→ Exercise prompt
Could you extract the text lines from every one of these entries, copying each line word for word and leaving the pictures out of your answer?

→ Records provided
>>>>

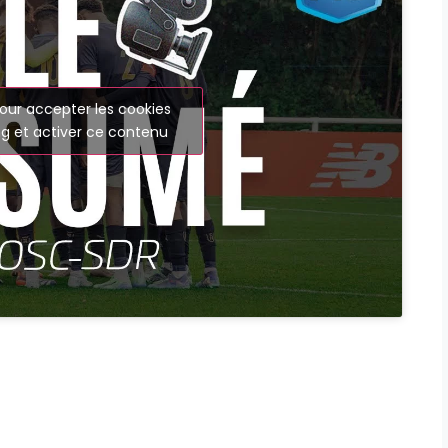
our accepter les cookies
g et activer ce contenu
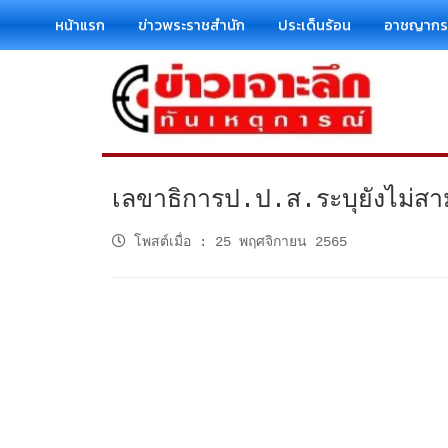
หน้าแรก
ข่าวพระราชสำนัก
ประเด็นร้อน
อาชญาก
เลขาธิการป.ป.ส.ระบุยังไม่สามาร
โพสต์เมื่อ
:
25 พฤศจิกายน 2565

<<<<

→ Worked solution
our accepter les cookies
g et activer ce contenu
หน้าแรก
ข่าวพระราชสำนัก
ประเด็นร้อน
อาชญาก
เลขาธิการป.ป.ส.ระบุยังไม่สามาร
โพสต์เมื่อ
:
25 พฤศจิกายน 2565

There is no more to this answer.